El crepúsculo esboza cierta sonrisa que hace que los cuerpos
en vertical anden por la urbe. Cuerpos de miradas anónimas caminando a sus
destinos. Ella, se levanta e inmediatamente mira la cama que tiene al lado.
Ahí, su niña. Su niña pequeña. Le besa la frente con todo su cariño, con todo
su amor. Busca el resto de un ayer, un ayer en la que no existió. Ella y su
niña, su niña estática, inmóvil en el tiempo. El verano daba a su fin, un sudor
palpitante se pegaba a sus espaldas y ella y su niña quieta.

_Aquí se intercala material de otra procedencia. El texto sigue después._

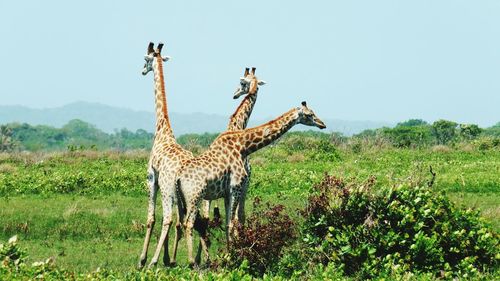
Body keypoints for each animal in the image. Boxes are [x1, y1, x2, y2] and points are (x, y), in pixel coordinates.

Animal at [175, 100, 324, 264]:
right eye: (309, 114)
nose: (322, 124)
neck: (243, 146)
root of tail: (178, 177)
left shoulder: (227, 193)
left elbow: (228, 223)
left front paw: (230, 254)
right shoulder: (236, 187)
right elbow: (232, 223)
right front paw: (232, 256)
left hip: (181, 199)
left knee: (185, 223)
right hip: (195, 197)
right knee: (189, 223)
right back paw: (192, 262)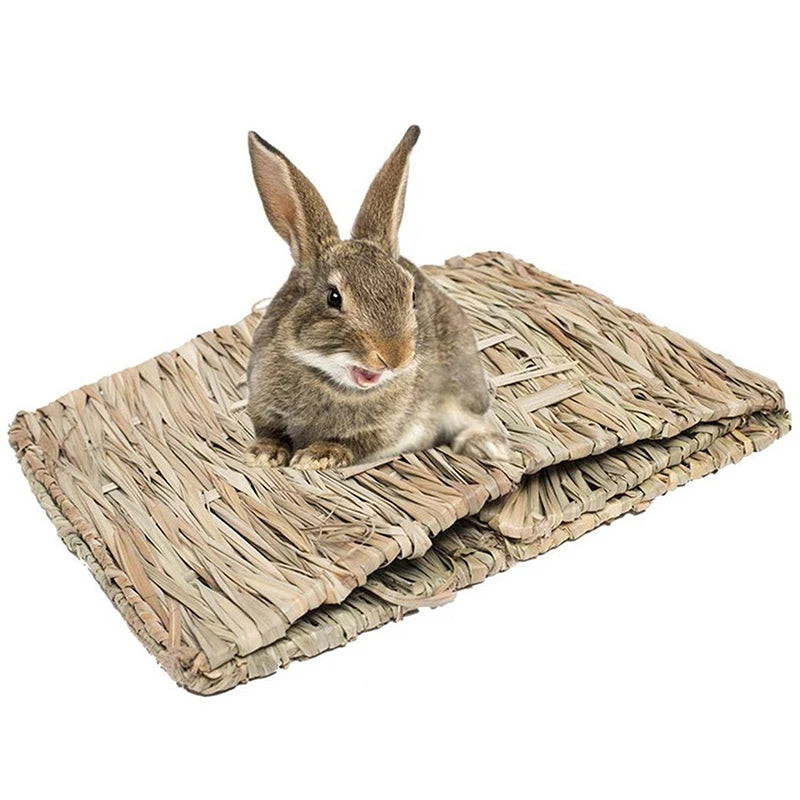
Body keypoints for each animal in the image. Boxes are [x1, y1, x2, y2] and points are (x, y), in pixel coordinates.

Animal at [245, 125, 510, 470]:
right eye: (333, 297)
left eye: (411, 294)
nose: (396, 356)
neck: (330, 379)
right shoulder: (262, 404)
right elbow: (270, 432)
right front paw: (262, 453)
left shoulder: (382, 432)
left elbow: (352, 445)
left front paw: (317, 456)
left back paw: (487, 447)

La coge en sus
brazos y se pone ante la ventana. Le enseña donde vive. Para que no pierdas mi
amor, le dice. Le habla de la vida con un monólogo que sobrepasa el vertiginoso
pasadizo de la nada. Sí, la nada, de ella. Simplemente le narra historia tras
historia detrás de aquellas paredes. La niña ni se inmuta. Ella al principio
pena pero luego toma aire y en su lenta respiración sigue contando. Acuérdate
hija de todo lo que cuento, este aire que respiramos puede ser bueno en primera
presencia pero luego…luego los monstruos de la oscuridad saciarán tu verdad con
velos de púas. Acuérdate hija de ser estudiosa, lectora de múltiples maneras ,
ello, te dará el suficiente conocimiento para abrirte a este extraño mundo. Y
así seguía a lo largo de la jornada, hasta que los luceros del nocturno
avanzaban para mecer la luna, la luna blanca, hermosa. Ella cogía a su niña y
la posaba sobre la cama y la observaba, inamovible, de movimientos paralizados.
Su memoria se retorcía de impotencia, sus sentidos se desvanecían en incomprensión.
Aun así, era su niña, su niña muerta, su niña muñeca.